Thursday, February 17, 2011

Elections have consequences

Madison, Wisconsin, where I live, is the site of large and noisy demonstrations protesting legislation that would largely eliminate collective bargaining for state and local public employees. A few years ago I would have been in the middle of the protests. I was active in the teachers' union [several times its president] and genuinely believe in the importance of countervailing power. I think the governor's proposals go too far in limiting collective bargaining. Nor do many of them have anything to do with gaining control of the budget.

Nevertheless, the rhetoric is out of control. A few moments ago, listening to a recording of a hearing last night,  I heard a State Senator compare what is happening in Madison to the uprising in Cairo. The governor has been compared to Hitler and to Mussolini. And so on.... The lectures about civility and violent rhetoric we were all subjected to last month don't seem to have had much impact here.

Republicans in Wisconsin owe nothing to the public employee unions. Over the years that I was active in the state union it largely abandoned the practice of automatically endorsing any legislator, regardless of party, who supported their positions on a limited number of education and labor related issues. Instead it became a permanent adjunct of the Democratic party. That worked while Democrats were in power but it was perfectly predictable that at some point they wouldn't be. Every vote on this issue will be party-line. Once that would not have been true.

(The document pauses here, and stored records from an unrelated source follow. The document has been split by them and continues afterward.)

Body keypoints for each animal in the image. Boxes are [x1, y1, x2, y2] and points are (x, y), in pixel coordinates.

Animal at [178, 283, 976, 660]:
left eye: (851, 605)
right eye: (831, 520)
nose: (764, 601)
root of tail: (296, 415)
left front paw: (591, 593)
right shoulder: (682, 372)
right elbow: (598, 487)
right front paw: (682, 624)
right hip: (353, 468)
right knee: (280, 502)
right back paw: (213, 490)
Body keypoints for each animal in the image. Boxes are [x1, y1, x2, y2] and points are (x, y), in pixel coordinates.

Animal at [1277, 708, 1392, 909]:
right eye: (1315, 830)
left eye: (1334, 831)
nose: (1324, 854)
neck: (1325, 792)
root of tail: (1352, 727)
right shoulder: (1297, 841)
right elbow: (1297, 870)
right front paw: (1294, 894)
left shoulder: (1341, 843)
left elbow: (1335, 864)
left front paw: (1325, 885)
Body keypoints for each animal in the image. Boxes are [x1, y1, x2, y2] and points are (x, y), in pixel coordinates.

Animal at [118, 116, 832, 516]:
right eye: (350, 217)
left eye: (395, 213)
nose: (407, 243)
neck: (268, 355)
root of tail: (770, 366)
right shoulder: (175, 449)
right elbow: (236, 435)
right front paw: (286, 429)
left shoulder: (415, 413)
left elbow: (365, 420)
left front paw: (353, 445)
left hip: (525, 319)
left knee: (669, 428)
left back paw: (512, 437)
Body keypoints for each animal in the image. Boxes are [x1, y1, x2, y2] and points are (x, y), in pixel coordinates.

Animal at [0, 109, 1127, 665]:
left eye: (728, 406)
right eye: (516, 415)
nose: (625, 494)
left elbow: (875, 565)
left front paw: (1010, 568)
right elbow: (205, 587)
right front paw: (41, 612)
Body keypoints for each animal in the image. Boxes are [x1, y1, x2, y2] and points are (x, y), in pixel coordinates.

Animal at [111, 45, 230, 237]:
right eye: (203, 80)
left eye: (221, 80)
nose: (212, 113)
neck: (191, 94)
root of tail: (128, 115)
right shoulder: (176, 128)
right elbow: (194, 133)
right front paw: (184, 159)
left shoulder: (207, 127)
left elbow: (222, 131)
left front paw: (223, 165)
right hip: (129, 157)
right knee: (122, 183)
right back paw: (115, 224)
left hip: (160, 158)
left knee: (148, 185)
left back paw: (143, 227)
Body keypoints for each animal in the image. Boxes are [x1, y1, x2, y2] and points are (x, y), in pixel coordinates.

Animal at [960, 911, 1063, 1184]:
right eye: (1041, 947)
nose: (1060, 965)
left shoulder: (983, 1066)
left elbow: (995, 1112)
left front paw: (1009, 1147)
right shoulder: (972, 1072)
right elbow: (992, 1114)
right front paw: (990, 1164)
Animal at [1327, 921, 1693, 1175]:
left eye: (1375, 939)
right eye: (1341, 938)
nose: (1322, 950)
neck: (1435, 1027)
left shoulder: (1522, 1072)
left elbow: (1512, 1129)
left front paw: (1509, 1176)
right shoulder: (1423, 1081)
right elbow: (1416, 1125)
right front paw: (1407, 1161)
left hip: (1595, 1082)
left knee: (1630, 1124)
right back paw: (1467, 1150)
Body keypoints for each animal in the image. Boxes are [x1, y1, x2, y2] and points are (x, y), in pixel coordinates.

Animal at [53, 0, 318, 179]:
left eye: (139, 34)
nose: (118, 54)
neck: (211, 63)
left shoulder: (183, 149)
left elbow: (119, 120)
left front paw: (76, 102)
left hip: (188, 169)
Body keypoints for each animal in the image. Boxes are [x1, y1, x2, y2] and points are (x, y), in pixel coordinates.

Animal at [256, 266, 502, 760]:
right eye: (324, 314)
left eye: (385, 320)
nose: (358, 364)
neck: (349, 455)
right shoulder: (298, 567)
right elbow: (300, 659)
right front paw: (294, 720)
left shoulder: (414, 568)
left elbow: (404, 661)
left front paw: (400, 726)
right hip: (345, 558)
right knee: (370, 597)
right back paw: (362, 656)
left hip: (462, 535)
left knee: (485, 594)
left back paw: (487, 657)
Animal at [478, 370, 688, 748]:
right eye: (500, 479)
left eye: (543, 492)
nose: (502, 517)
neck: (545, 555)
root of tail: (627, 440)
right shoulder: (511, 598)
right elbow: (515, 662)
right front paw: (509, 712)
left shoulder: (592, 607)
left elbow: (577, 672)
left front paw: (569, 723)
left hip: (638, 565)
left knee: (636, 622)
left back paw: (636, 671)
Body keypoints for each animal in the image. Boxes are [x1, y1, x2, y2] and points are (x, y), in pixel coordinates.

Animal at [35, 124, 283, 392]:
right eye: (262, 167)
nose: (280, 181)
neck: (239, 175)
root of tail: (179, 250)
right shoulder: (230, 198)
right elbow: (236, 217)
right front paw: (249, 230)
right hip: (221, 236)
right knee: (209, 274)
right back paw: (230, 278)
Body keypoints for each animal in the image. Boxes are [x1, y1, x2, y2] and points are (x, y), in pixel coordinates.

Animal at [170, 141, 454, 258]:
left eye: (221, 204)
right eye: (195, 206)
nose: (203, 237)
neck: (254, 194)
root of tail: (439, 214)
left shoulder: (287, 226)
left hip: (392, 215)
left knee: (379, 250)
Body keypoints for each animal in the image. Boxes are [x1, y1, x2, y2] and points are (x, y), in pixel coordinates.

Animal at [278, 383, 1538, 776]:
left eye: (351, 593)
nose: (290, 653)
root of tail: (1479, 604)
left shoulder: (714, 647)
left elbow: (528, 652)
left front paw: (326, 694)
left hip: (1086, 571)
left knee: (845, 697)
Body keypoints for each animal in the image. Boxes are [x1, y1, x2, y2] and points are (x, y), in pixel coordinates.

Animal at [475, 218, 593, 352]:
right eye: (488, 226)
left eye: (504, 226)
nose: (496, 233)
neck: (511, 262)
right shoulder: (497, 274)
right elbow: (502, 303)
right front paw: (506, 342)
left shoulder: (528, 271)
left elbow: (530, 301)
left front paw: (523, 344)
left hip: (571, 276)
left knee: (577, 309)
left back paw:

At the moment Democratic State Senators have absented themselves thus preventing the necessary quorum for action on bills affecting the budget. They may be able to leverage that absence into some compromise, but I doubt it. I suspect that the bill reported out of committee will pass  both houses, be signed, and become law. Elections have consequences. At one point during the debate leading up to the adoption of health reform our President reminded his defeated Republican opponent that he won.